++++ Material for this task ++++
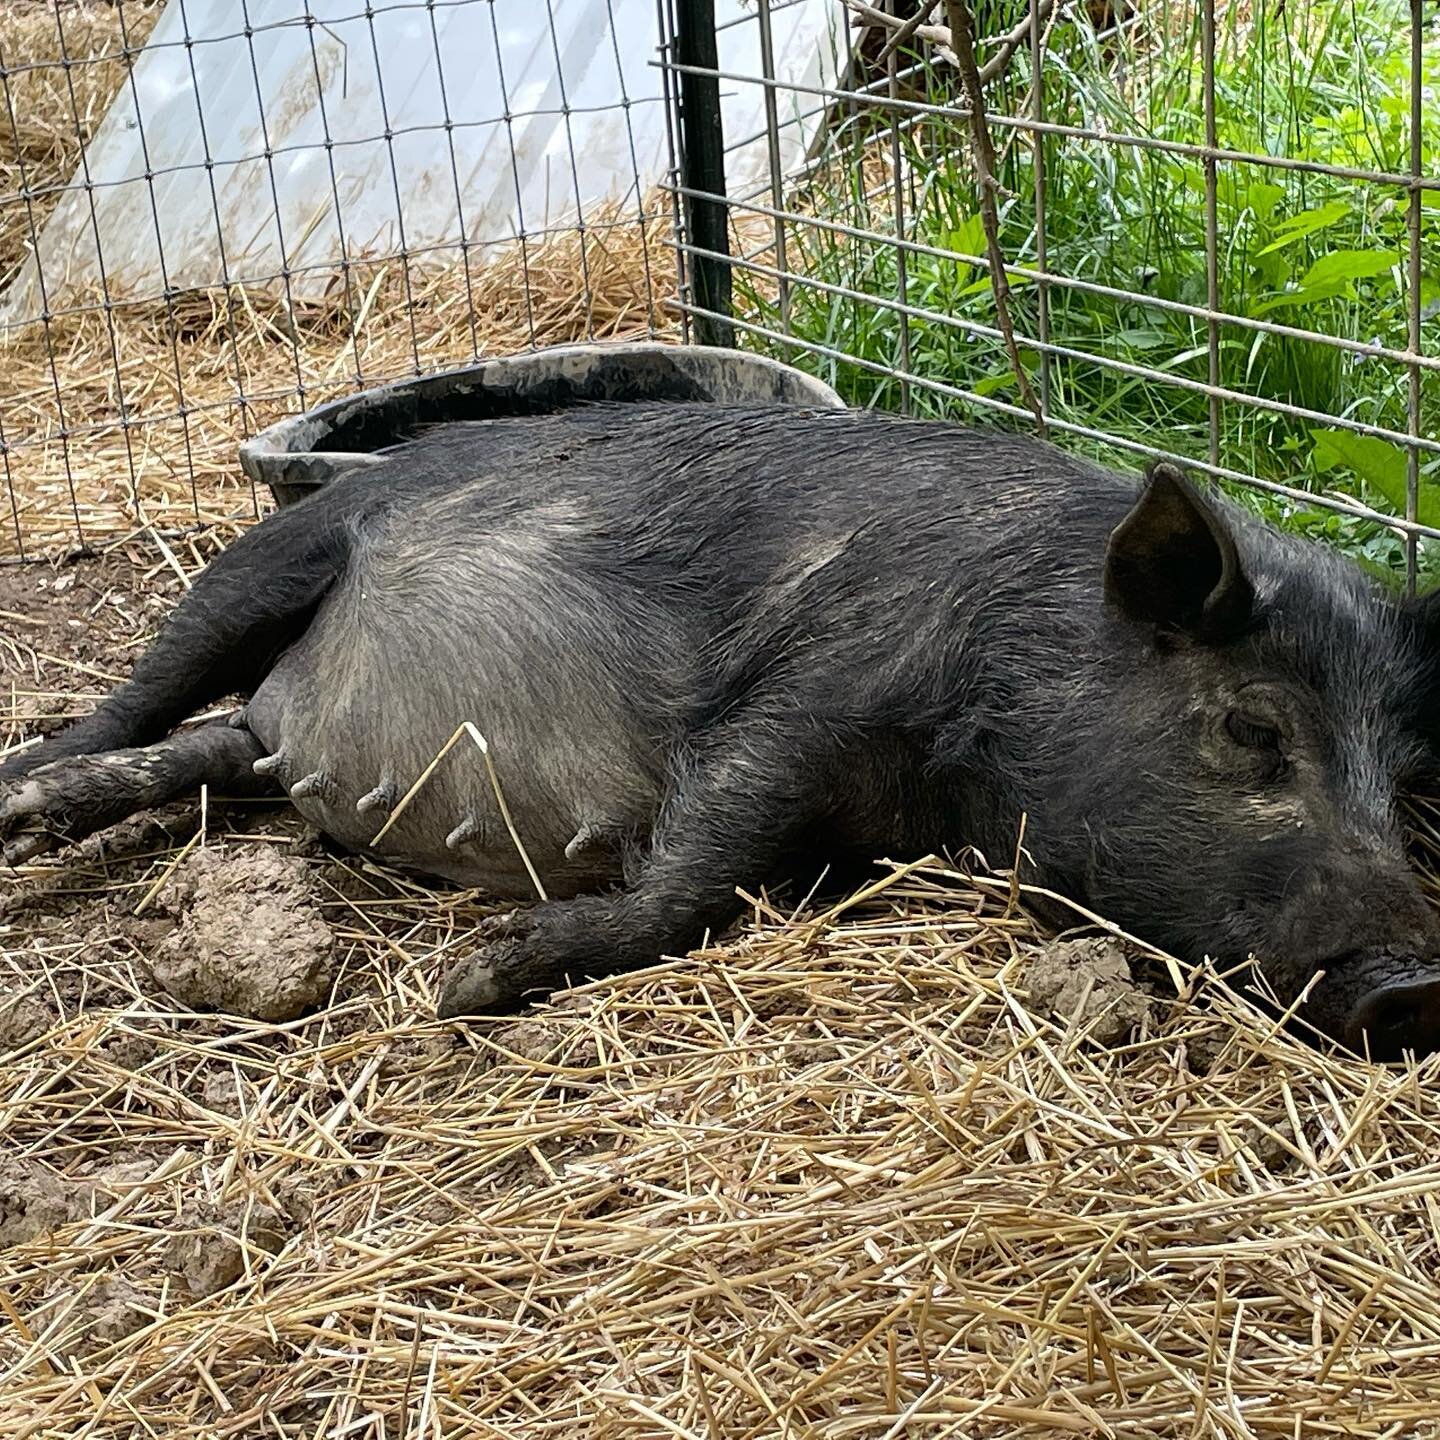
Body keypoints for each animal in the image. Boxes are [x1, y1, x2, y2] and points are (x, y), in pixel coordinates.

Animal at [2, 406, 1440, 1059]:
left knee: (206, 752)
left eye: (1409, 782)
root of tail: (289, 725)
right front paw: (478, 981)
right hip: (273, 557)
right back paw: (20, 785)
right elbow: (698, 863)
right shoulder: (811, 684)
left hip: (269, 740)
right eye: (1252, 729)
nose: (1415, 981)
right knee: (138, 702)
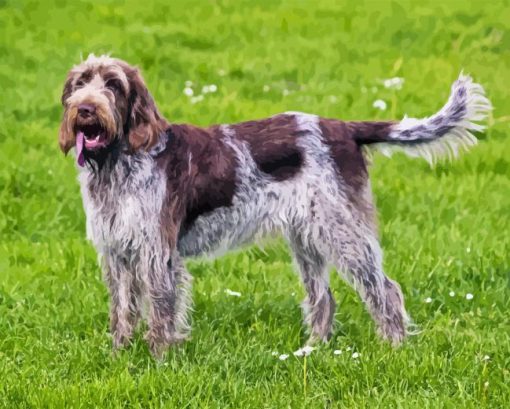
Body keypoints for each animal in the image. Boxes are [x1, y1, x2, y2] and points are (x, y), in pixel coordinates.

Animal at [57, 55, 492, 356]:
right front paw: (119, 353)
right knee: (323, 298)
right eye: (79, 84)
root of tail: (344, 128)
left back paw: (394, 346)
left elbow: (162, 311)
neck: (119, 161)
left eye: (113, 85)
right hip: (308, 239)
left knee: (385, 290)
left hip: (344, 233)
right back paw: (313, 349)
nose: (85, 109)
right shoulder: (116, 251)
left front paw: (160, 358)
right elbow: (122, 309)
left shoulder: (156, 254)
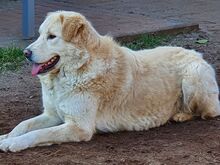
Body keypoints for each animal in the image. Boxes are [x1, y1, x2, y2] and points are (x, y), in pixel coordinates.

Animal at [0, 10, 219, 152]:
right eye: (39, 35)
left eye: (51, 36)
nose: (25, 53)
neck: (76, 68)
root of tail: (197, 53)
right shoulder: (52, 114)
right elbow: (23, 125)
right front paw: (6, 137)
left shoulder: (79, 127)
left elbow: (38, 134)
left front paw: (13, 144)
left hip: (193, 77)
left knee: (209, 111)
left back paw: (181, 114)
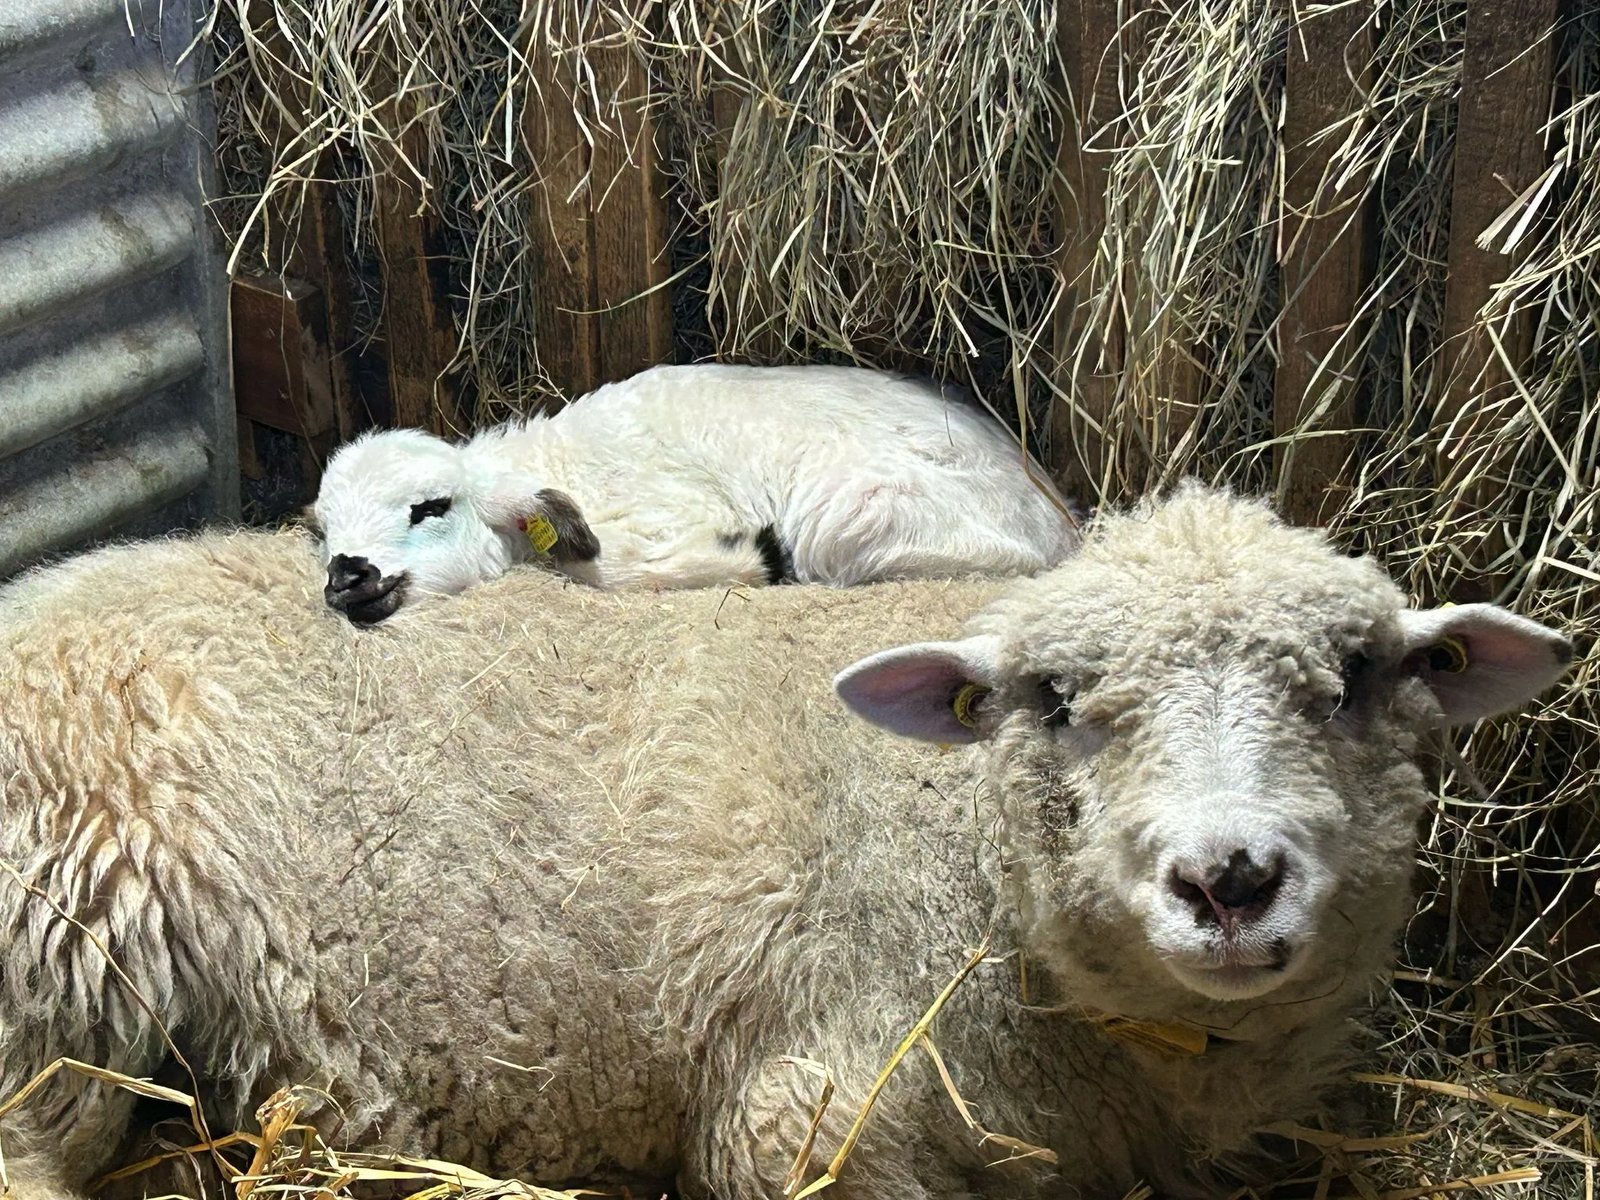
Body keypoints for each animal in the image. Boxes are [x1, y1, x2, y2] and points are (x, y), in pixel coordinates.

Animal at [310, 362, 1078, 623]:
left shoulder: (665, 514)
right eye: (322, 534)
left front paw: (751, 559)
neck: (559, 460)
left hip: (851, 517)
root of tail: (1058, 518)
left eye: (431, 507)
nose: (349, 577)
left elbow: (611, 571)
++++
Task to complete: Write out, word for word, the line containing "right eye: (322, 534)" and every line after it to the end of the data above.

Solution to the exercise:
right eye: (322, 534)
left front paw: (751, 559)
neck: (559, 460)
left hip: (851, 517)
root of tail: (1058, 518)
left eye: (431, 507)
nose: (349, 577)
left elbow: (611, 571)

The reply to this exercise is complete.